Quantum contextual bandits and recommender systems for quantum data
Shrigyan Brahmachari, Josep Lumbreras, Marco Tomamichel
TL;DR
This work frames quantum data recommendation as a quantum contextual bandit problem (QCB) where contexts are Hamiltonians and actions are unknown quantum states. It develops a linear contextual-bandit approach (LinUCB) adapted to the quantum setting by expressing states and observables in a Pauli-like basis, enabling a dimension-reduced, online recommendation of low-energy states.

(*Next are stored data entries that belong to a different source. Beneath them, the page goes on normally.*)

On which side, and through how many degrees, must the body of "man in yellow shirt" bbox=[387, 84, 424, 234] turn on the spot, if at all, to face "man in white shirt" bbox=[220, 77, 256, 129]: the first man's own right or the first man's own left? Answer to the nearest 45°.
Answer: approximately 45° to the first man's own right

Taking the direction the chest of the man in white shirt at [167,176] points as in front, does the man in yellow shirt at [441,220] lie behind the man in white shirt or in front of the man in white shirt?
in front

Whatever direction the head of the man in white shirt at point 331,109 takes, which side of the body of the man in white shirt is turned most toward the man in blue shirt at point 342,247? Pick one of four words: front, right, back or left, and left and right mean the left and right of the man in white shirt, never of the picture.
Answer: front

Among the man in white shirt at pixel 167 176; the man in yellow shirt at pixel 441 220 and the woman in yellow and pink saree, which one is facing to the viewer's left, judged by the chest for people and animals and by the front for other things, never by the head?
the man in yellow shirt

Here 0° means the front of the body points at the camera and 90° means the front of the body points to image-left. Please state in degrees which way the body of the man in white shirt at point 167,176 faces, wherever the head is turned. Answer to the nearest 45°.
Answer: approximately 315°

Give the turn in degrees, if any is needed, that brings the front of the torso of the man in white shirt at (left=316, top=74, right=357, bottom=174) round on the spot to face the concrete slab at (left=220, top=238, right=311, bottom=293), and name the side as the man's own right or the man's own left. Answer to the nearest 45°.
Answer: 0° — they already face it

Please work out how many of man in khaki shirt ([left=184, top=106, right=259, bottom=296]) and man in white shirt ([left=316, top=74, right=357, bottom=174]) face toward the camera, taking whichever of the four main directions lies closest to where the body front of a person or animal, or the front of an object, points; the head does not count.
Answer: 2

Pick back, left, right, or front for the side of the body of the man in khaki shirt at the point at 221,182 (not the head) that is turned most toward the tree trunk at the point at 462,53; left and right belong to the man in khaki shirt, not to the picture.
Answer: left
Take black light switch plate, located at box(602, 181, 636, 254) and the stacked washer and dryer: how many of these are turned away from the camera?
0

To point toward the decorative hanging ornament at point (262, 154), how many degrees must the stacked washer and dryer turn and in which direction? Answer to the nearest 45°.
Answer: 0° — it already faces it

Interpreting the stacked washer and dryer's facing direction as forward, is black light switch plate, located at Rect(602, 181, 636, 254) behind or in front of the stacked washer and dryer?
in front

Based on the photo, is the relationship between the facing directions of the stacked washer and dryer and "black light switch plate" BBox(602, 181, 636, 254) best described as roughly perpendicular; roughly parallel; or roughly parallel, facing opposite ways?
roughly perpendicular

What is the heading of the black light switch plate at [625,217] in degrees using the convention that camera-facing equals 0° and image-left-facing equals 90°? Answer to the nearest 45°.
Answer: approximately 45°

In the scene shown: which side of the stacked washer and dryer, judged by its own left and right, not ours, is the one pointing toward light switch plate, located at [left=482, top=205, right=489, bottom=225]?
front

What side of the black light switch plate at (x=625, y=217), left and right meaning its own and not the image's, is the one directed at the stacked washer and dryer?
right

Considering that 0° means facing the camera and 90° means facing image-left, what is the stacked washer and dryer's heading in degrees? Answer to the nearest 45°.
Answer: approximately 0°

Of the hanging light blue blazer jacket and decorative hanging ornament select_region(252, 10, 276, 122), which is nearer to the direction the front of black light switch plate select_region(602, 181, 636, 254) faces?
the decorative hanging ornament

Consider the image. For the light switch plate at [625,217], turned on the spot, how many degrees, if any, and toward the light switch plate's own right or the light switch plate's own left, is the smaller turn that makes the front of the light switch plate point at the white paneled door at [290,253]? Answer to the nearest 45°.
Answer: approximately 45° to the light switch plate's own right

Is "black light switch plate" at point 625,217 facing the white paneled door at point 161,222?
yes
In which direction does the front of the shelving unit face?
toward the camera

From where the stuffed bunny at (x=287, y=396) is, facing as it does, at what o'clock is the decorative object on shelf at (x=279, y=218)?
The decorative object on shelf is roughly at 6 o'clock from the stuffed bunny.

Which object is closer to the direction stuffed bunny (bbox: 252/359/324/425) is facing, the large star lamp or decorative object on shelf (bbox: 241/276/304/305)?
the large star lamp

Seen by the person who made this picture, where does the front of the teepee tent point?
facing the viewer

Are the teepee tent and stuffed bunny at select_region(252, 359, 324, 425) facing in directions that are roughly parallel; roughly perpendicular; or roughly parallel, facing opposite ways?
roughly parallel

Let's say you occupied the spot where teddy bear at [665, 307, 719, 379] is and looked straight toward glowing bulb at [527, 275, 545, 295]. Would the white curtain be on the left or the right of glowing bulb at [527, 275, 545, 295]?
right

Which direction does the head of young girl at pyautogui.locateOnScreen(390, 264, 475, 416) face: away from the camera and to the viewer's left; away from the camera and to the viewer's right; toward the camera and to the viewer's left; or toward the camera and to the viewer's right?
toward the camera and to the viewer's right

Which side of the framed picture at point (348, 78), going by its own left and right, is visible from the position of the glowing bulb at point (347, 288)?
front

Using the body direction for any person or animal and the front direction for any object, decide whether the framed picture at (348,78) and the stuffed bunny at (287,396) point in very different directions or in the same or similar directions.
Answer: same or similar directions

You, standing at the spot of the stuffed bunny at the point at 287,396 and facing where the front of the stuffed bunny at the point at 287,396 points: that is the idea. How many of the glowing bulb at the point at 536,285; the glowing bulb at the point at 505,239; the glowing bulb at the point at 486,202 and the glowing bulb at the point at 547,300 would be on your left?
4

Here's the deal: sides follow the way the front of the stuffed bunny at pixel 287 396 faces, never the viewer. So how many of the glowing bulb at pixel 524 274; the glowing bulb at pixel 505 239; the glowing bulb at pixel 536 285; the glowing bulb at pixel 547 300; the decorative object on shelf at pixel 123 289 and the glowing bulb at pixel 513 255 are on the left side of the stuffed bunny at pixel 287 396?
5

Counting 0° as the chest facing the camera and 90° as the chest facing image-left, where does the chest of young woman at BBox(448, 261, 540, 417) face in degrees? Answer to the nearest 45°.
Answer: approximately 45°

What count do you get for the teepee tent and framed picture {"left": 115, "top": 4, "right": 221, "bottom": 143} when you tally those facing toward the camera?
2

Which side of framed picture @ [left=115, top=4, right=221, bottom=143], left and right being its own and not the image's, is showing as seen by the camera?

A lower bound shows that no strategy can beat a $Ω(\sqrt{kT} \cdot \min(d,\sqrt{c}))$ scaling, while the proposed Gram-Schmidt–augmented LinUCB achieves near-optimal performance with manageable space complexity $O(k d_{eff}^2)$. The authors demonstrate the method on Ising and generalized cluster Hamiltonians, revealing that recommendations align with Hamiltonian phases and effectively classify phases online. This framework offers a principled, scalable way to select quantum preparations for energy-minimization tasks in NISQ-era workflows and provides a foundation for phase-aware quantum data recommender systems.
Abstract
We study a recommender system for quantum data using the linear contextual bandit framework. In each round, a learner receives an observable (the context) and has to recommend from a finite set of unknown quantum states (the actions) which one to measure. The learner has the goal of maximizing the reward in each round, that is the outcome of the measurement on the unknown state. Using this model we formulate the low energy quantum state recommendation problem where the context is a Hamiltonian and the goal is to recommend the state with the lowest energy. For this task, we study two families of contexts: the Ising model and a generalized cluster model. We observe that if we interpret the actions as different phases of the models then the recommendation is done by classifying the correct phase of the given Hamiltonian and the strategy can be interpreted as an online quantum phase classifier.